How Our Program Works:

  • Our program is written in Python, a programming language, which allows access to NCBI BLASTsnp, PubMed, and OMIM as well as other biologically relevant databases through BioPython. Our program is designed to enter the given sequence into BLASTsnp and parse the resulting XML output to retrieve all rs numbers of any known SNPs in the sequence, which correspond to those in the database. These rs numbers are then entered into OMIM to search for any phenotypic relevance of the SNP and all returned entries are parsed to return the allelic variant name, mutation and description (including relevant references).

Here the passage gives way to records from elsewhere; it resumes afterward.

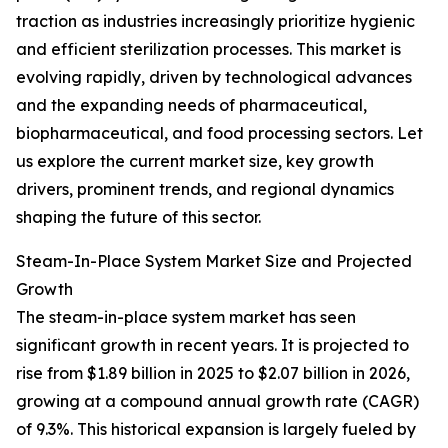
traction as industries increasingly prioritize hygienic
and efficient sterilization processes. This market is
evolving rapidly, driven by technological advances
and the expanding needs of pharmaceutical,
biopharmaceutical, and food processing sectors. Let
us explore the current market size, key growth
drivers, prominent trends, and regional dynamics
shaping the future of this sector.
Steam-In-Place System Market Size and Projected
Growth
The steam-in-place system market has seen
significant growth in recent years. It is projected to
rise from $1.89 billion in 2025 to $2.07 billion in 2026,
growing at a compound annual growth rate (CAGR)
of 9.3%. This historical expansion is largely fueled by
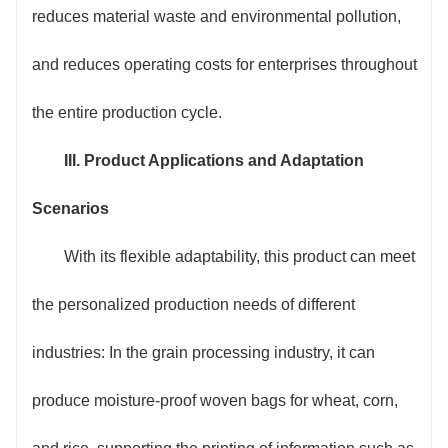
reduces material waste and environmental pollution,
and reduces operating costs for enterprises throughout
the entire production cycle.
III. Product Applications and Adaptation
Scenarios
With its flexible adaptability, this product can meet
the personalized production needs of different
industries: In the grain processing industry, it can
produce moisture-proof woven bags for wheat, corn,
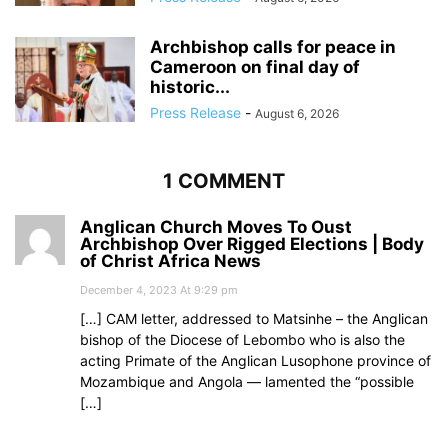
Archbishop calls for peace in
Cameroon on final day of
historic...
Press Release
-
August 6, 2026
1 COMMENT
Anglican Church Moves To Oust
Archbishop Over Rigged Elections | Body
of Christ Africa News
December 4, 2023 At 9:29 pm
[…] CAM letter, addressed to Matsinhe – the Anglican
bishop of the Diocese of Lebombo who is also the
acting Primate of the Anglican Lusophone province of
Mozambique and Angola — lamented the “possible
[…]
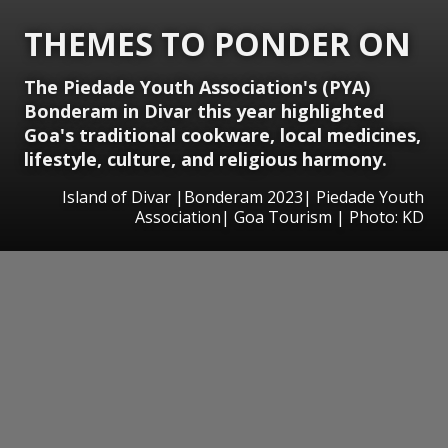
THEMES TO PONDER ON
The Piedade Youth Association's (PYA)
Bonderam in Divar this year highlighted
Goa's traditional cookware, local medicines,
lifestyle, culture, and religious harmony.
Island of Divar |Bonderam 2023| Piedade Youth
Association| Goa Tourism | Photo: KD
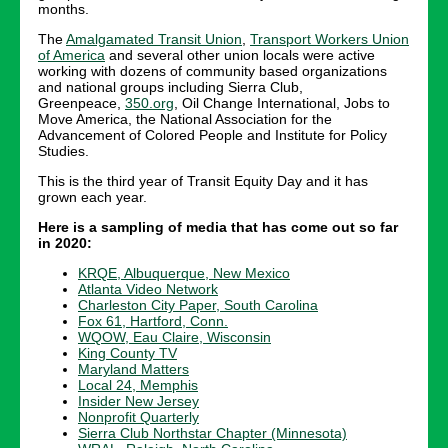
months.
The
Amalgamated Transit Union
,
Transport Workers Union
of America
and several other union locals were active
working with dozens of community based organizations
and national groups including Sierra Club,
Greenpeace,
350.org
, Oil Change International, Jobs to
Move America, the National Association for the
Advancement of Colored People and Institute for Policy
Studies.
This is the third year of Transit Equity Day and it has
grown each year.
Here is a sampling of media that has come out so far
in 2020:
KRQE, Albuquerque, New Mexico
Atlanta Video Network
Charleston City Paper, South Carolina
Fox 61, Hartford, Conn.
WQOW, Eau Claire, Wisconsin
King County TV
Maryland Matters
Local 24, Memphis
Insider New Jersey
Nonprofit Quarterly
Sierra Club Northstar Chapter (Minnesota)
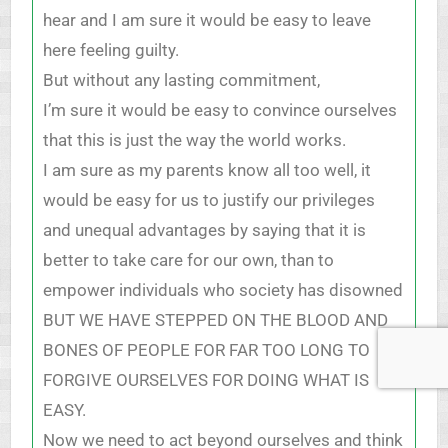
hear and I am sure it would be easy to leave
here feeling guilty.
But without any lasting commitment,
I’m sure it would be easy to convince ourselves
that this is just the way the world works.
I am sure as my parents know all too well, it
would be easy for us to justify our privileges
and unequal advantages by saying that it is
better to take care for our own, than to
empower individuals who society has disowned
BUT WE HAVE STEPPED ON THE BLOOD AND
BONES OF PEOPLE FOR FAR TOO LONG TO
FORGIVE OURSELVES FOR DOING WHAT IS
EASY.
Now we need to act beyond ourselves and think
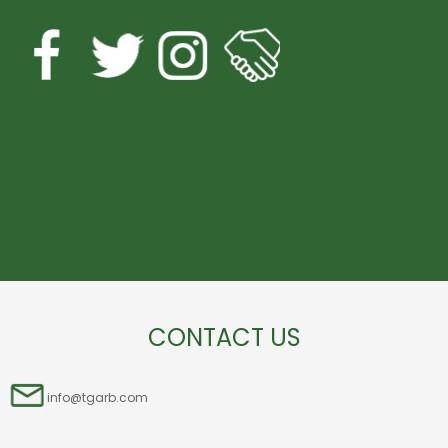
CONTACT US
info@tgarb.com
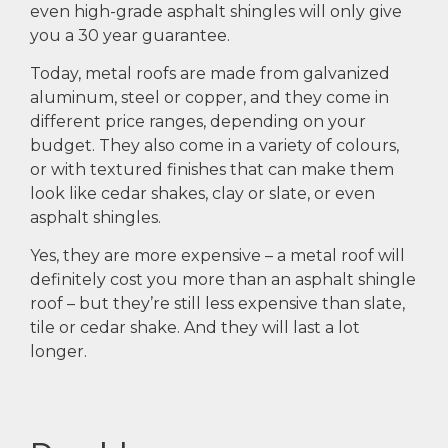
even high-grade asphalt shingles will only give
you a 30 year guarantee.
Today, metal roofs are made from galvanized
aluminum, steel or copper, and they come in
different price ranges, depending on your
budget. They also come in a variety of colours,
or with textured finishes that can make them
look like cedar shakes, clay or slate, or even
asphalt shingles.
Yes, they are more expensive – a metal roof will
definitely cost you more than an asphalt shingle
roof – but they’re still less expensive than slate,
tile or cedar shake. And they will last a lot
longer.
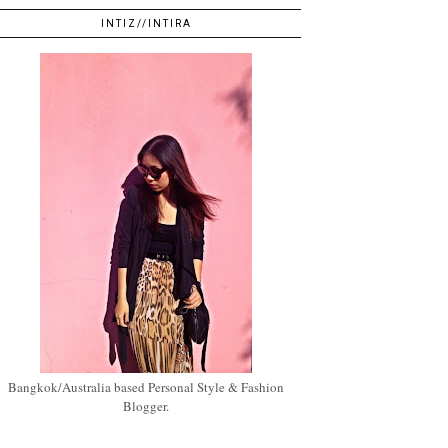
INTIZ//INTIRA
Bangkok/Australia based Personal Style & Fashion
Blogger.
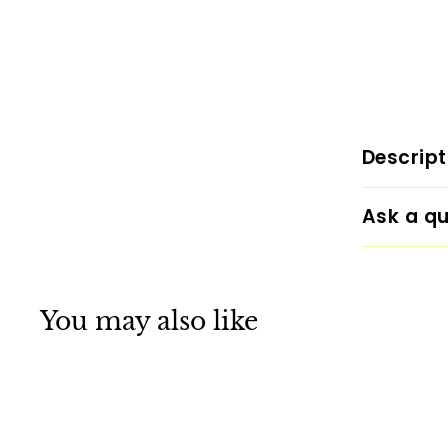
Descript
Ask a qu
You may also like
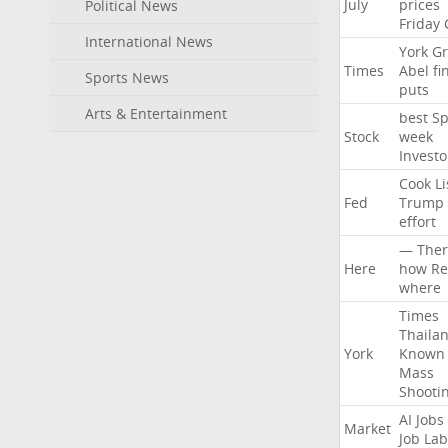
July
prices
Political News
Friday
International News
York
Gr
Times
Abel
fi
Sports News
puts
Arts & Entertainment
best
Sp
Stock
week
Investo
Cook
Li
Fed
Trump
effort
—
Ther
Here
how
Re
where
Times
Thaila
York
Known
Mass
Shooti
AI
Jobs
Market
Job
Lab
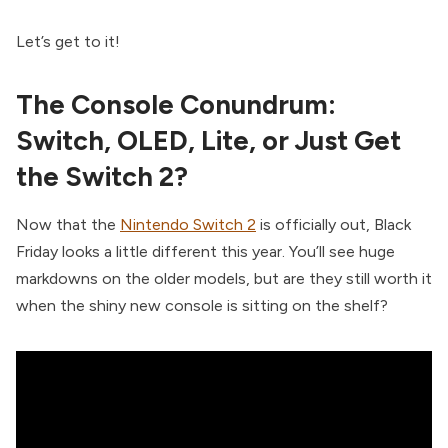
Let’s get to it!
The Console Conundrum:
Switch, OLED, Lite, or Just Get
the Switch 2?
Now that the
Nintendo Switch 2
is officially out, Black
Friday looks a little different this year. You’ll see huge
markdowns on the older models, but are they still worth it
when the shiny new console is sitting on the shelf?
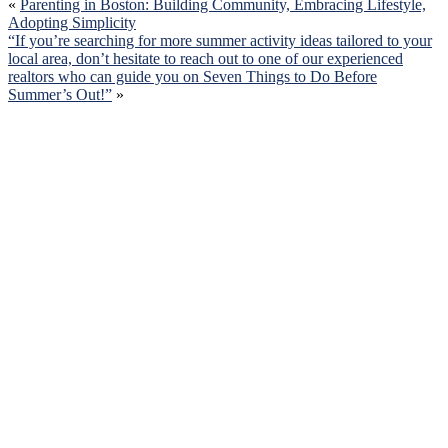
«
Parenting in Boston: Building Community, Embracing Lifestyle,
Adopting Simplicity
“If you’re searching for more summer activity ideas tailored to your
local area, don’t hesitate to reach out to one of our experienced
realtors who can guide you on Seven Things to Do Before
Summer’s Out!”
»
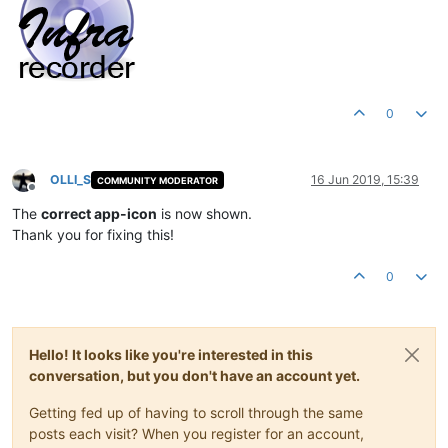
0
OLLI_S
16 Jun 2019, 15:39
COMMUNITY MODERATOR
Offline
The
correct app-icon
is now shown.
Thank you for fixing this!
0
Hello! It looks like you're interested in this
conversation, but you don't have an account yet.
Getting fed up of having to scroll through the same
posts each visit? When you register for an account,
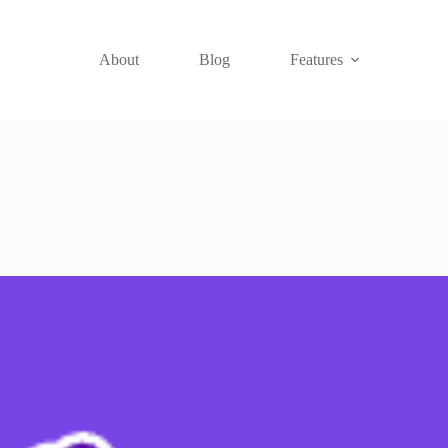
About
Blog
Features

The rs number and allelic variant name are then entered into NCBI PubMed and references specific to the allelic variant and the general phenotypic result are returned for further reading. In addition, mesh terms are parsed from these article entries and are used to search through news databases and CDC data. This last search returns relevant links and incidence data.

'Potential Applications:'

  • Our program can be used for a variety of applications. In particular, it is able to locate single nucleotide polymorphisms (SNPs) in an entered DNA sequence and return any corresponding phenotypic correlations listed in Online Mendialian Inheritance in Man (OMIM). Using the disease correlation, the program will then print a paragraph of the phenotypes associated with the SNP and return a series of references of related peer-reviewed articles. Currently, it is possible to enter a given disease-correlated SNP and return information about the disease itself and the risk of the individual whose sequence was entered to the disease. In the future, with the rise of personal genomics and more expansive databases containing sequence information, such an application will become more useful.